◆ **Required work**:
1. In the dementia post, which residents live on the third floor of the Alzheimer's facility?
2. Write the next part of the dementia post, continuing after its last sentence.

◆ **Source extract**:
======

Sunday, May 31, 2009

Dementia

I'm studying intro to psych on my own as one of the pre-reqs I'll need for nursing school, and read this paragraph today:
"Impaired memory, particularly for very recent events, typically is one of the first symptoms to appear. Poor judgment, language problems, and disorientation may appear [...] and episodes of distress because they feel confused. Their behavior may become uninhibited, they may lose the ability to perform familiar tasks, and they may experience significant physical decline in addition to cognitive impairments. [...] being a caregiver for a spouse or one's elderly parent who has developed dementia often is a stressful and psychologically painful experience. Over half of the people diagnosed with senile dementia show combinations of depression, anxiety, agitation, paranoid reactions, and disordered thinking that may resemble schizophrenia. Ultimately, they may not even be able to walk, talk, or recognize close friends or family members."

Sigh.

Betty has had us think of all the terms we can in class for bowel movement and urination, so that we'll recognize when patients or residents are telling us they need to go. Hospitals and long-term care facilities should actually have a copy, on each floor, of a notebook that catalogs all such terms. This is necessary in part because of the loss of inhibitions that accompanies Alzheimer's, in particular: people who had been gentle and discreet before its onset can become potty-mouths.

She told us about a 3-level Alzheimer's facility nearby, where the least-impaired, sweet, mildly forgetful Mrs. Smiths are on the first floor, and hostile and foul-mouthed residents occupy the second, and the third is for residents who mostly can't do anything for themselves any more. They're all on their way to the 3rd floor eventually--there's no cure, and they all go through the emotional, physical, and mental decline. Our job, she says, is to respond to even unkindness in a therapeutic manner. To figure out how to find connection and fulfillment in meeting the needs of even the most difficult residents. And to know our own limits, and ask our nursing supervisor occasionally to transfer to a less emotionally trying section of a facility if such a spot is available. I wonder, especially in light of Hazel's comments, whether such a transfer is realistically possible in most workplaces. It seems incredibly trying to respond to aggression gently. But I've learned to do it with my daughter, because I have a different set of expectations about what a 2-year-old is capable of and "means" by her actions. She is not yet herself. I suppose I can try to adjust my expectations consciously when I work with people who are no longer themselves.

======

Chart comprehension data

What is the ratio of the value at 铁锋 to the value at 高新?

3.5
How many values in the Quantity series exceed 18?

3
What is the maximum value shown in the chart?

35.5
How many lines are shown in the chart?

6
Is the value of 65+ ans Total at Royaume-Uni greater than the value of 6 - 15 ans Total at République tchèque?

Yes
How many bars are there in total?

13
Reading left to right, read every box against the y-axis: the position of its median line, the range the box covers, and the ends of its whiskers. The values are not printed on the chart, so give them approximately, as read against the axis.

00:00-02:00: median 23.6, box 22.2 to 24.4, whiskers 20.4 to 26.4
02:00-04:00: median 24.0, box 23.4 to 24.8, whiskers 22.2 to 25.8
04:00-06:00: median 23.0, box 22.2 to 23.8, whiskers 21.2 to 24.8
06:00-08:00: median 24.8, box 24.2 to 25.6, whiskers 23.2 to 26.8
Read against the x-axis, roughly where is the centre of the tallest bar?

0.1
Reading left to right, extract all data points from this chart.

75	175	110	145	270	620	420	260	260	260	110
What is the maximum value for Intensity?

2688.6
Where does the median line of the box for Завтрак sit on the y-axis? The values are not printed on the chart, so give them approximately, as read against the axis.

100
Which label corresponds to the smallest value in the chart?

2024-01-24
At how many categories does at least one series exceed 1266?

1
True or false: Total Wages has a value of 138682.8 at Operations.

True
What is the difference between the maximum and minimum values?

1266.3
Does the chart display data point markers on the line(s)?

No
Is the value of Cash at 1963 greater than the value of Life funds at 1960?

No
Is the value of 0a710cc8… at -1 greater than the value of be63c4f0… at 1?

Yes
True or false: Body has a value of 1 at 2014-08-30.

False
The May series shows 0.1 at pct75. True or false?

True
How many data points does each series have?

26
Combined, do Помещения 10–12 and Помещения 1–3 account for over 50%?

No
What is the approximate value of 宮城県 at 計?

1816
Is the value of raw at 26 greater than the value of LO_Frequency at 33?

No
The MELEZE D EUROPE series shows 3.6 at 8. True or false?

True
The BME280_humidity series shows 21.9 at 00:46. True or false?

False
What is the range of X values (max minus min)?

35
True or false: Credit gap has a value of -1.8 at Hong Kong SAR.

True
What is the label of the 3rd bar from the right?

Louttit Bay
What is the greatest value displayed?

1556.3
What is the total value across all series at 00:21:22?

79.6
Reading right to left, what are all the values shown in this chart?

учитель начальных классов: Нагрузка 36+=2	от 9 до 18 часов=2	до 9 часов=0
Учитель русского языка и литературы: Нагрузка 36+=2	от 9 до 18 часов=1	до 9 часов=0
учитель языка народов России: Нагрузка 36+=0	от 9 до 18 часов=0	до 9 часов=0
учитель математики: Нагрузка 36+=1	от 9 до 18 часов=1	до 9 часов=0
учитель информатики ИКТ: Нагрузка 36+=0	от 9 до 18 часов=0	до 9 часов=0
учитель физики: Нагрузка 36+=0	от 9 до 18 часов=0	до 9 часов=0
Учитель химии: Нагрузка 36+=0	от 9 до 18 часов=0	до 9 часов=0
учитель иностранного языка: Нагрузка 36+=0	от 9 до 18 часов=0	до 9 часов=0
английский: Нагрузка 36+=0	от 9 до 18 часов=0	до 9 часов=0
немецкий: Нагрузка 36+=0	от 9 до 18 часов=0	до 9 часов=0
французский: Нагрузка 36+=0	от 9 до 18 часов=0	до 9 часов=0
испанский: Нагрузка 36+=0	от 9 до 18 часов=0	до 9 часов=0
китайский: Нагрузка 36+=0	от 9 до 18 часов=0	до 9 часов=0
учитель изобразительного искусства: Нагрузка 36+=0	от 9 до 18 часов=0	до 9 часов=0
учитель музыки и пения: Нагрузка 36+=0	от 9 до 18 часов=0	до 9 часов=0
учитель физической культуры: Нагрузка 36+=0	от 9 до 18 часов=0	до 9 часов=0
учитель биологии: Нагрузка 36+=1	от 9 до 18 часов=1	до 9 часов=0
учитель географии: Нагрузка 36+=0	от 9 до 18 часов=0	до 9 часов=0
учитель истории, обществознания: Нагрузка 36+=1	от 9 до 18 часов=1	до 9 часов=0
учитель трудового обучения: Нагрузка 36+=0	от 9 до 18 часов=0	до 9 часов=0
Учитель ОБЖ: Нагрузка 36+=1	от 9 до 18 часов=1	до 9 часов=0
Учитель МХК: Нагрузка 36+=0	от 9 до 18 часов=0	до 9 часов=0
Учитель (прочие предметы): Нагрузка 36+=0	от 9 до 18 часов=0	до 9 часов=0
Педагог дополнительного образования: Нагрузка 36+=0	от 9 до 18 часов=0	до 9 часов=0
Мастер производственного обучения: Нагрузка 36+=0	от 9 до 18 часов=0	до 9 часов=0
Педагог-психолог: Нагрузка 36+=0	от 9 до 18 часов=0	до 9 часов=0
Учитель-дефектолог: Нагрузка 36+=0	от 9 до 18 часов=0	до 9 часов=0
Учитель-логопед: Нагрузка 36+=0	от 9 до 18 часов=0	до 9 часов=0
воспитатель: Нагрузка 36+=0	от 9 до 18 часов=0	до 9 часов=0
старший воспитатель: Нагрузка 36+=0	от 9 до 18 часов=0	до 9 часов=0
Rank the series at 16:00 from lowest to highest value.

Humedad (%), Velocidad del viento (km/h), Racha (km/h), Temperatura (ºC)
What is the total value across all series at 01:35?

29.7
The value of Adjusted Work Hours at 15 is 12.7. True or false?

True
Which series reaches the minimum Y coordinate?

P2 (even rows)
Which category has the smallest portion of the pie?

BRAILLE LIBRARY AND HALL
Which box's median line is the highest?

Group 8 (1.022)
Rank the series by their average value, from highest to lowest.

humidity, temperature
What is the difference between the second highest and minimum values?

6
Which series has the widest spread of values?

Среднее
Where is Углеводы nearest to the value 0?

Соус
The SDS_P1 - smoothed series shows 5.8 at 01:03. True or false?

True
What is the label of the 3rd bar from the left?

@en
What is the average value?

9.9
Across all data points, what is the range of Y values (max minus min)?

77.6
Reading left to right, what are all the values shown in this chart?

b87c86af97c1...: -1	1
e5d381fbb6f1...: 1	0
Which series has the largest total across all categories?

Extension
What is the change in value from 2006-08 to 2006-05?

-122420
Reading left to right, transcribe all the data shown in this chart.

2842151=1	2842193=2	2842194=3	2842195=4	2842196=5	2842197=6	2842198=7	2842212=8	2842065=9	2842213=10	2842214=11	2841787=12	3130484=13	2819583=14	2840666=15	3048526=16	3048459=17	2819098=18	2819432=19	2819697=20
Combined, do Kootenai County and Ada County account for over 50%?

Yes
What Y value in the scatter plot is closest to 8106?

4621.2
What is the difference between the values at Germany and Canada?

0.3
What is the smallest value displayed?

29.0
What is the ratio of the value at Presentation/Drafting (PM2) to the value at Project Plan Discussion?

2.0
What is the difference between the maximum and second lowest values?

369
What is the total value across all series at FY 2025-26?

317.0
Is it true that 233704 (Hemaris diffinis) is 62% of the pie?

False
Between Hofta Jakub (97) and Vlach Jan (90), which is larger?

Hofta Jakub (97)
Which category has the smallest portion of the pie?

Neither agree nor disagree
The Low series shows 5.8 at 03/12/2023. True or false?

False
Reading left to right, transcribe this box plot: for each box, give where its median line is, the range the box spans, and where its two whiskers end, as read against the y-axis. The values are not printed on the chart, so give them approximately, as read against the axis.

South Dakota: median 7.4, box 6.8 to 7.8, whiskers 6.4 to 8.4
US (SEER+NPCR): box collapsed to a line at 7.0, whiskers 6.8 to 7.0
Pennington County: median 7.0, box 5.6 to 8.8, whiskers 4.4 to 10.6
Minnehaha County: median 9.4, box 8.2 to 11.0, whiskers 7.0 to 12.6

======

◆ **Answers to the exercises**:
1. Residents who mostly can't do anything for themselves any more.

2.
Betty has occasionally calmed a distraught patient by putting a pile of clean washcloths on her overbed table and asking her to help fold them. I find this poignant; I suppose such a task can ground a woman who has spent a lifetime doing laundry for others, and who is now feeling lost and helpless. Betty says "it'll take her an hour." She is a no-nonsense instructor, but her tone of voice as she relates these things to us, imitating herself in such situations with vulnerable and confused patients or residents, is incredibly kind and non-patronizing.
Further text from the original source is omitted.